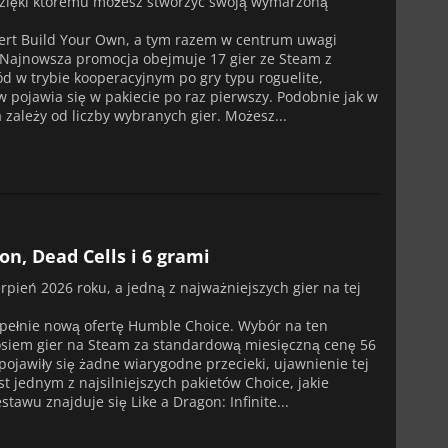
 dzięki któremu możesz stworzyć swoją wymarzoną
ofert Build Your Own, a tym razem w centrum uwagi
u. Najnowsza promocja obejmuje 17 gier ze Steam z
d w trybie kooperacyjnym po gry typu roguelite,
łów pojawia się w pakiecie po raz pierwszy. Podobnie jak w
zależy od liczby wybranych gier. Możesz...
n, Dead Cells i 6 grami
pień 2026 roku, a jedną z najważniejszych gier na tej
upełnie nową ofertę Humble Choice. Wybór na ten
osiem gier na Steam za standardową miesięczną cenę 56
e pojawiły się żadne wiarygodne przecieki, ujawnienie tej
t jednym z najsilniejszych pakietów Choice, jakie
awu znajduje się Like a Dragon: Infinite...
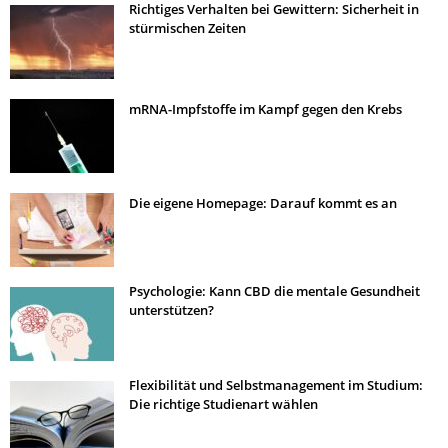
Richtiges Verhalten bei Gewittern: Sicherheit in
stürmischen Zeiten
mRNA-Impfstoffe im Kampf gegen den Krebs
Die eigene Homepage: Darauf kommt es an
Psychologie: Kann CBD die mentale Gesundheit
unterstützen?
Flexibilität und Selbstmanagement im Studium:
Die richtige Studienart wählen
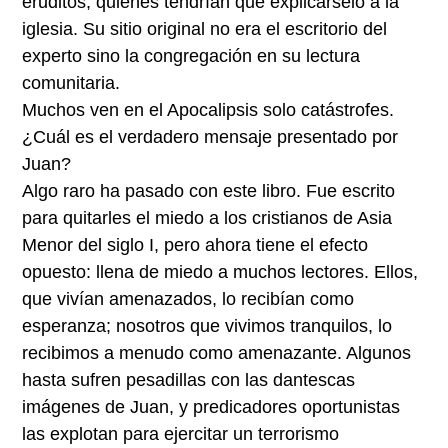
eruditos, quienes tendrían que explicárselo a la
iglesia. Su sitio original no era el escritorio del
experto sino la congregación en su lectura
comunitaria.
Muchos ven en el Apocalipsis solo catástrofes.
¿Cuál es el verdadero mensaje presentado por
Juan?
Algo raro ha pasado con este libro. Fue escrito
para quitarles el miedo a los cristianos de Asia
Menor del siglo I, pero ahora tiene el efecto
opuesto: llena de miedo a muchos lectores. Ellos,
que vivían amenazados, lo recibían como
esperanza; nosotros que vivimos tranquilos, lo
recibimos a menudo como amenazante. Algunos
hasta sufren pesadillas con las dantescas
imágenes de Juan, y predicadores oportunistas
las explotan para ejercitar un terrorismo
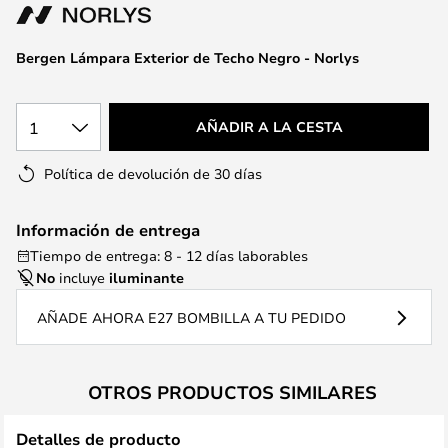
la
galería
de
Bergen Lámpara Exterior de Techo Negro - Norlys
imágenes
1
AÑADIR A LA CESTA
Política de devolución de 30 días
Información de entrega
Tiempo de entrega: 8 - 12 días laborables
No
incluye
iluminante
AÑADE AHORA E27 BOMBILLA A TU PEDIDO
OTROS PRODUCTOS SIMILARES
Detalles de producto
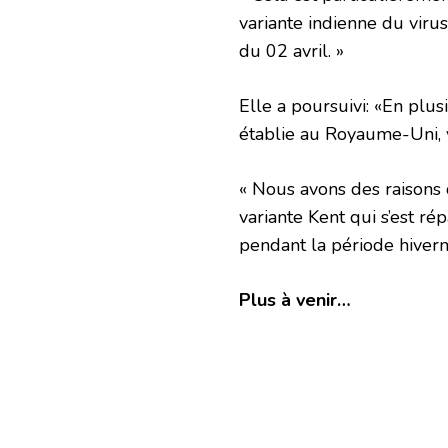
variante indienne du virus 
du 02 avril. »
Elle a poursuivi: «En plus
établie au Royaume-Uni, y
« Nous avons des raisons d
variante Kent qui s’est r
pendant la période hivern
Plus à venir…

--

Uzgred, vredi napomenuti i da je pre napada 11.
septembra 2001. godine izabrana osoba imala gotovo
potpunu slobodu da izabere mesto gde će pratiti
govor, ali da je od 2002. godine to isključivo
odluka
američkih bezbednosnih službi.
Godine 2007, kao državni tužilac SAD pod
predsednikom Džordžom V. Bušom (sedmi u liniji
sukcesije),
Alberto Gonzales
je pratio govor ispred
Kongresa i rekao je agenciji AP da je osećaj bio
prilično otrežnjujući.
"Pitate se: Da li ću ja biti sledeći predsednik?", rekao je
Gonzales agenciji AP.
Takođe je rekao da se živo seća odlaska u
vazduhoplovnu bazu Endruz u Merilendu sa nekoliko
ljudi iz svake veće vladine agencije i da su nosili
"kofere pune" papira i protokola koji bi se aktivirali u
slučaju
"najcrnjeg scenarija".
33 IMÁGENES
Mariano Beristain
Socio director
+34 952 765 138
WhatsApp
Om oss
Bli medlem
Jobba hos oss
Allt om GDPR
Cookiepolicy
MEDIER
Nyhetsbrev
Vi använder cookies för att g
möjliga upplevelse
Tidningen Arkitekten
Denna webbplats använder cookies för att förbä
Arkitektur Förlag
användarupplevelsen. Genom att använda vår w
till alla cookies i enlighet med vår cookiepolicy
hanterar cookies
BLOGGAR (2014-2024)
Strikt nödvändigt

* * *

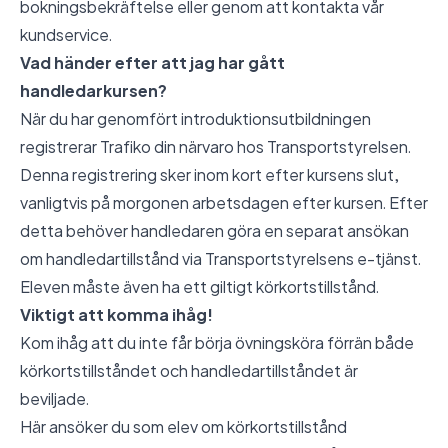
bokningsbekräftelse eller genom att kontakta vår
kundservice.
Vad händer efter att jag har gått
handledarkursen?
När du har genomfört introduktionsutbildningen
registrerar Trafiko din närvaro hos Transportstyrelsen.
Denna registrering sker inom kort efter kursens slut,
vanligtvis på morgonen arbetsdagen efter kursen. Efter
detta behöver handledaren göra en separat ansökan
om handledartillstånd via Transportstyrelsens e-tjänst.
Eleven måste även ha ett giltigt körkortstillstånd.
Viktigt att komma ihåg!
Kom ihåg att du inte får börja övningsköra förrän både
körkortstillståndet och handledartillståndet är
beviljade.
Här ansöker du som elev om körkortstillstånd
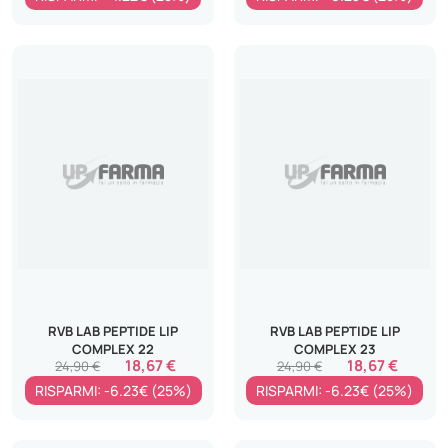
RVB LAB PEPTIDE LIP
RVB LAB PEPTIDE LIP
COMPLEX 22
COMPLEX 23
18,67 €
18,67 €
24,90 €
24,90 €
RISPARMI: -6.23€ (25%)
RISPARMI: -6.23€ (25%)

_What is being asked:_ There is a run of lines above from the one with "33 IMÁGENES" to the one with "Strikt nödvändigt"; print exactly that run, both ends included, and nothing else.

_Solution to this problem:_
33 IMÁGENES
Mariano Beristain
Socio director
+34 952 765 138
WhatsApp
Om oss
Bli medlem
Jobba hos oss
Allt om GDPR
Cookiepolicy
MEDIER
Nyhetsbrev
Vi använder cookies för att g
möjliga upplevelse
Tidningen Arkitekten
Denna webbplats använder cookies för att förbä
Arkitektur Förlag
användarupplevelsen. Genom att använda vår w
till alla cookies i enlighet med vår cookiepolicy
hanterar cookies
BLOGGAR (2014-2024)
Strikt nödvändigt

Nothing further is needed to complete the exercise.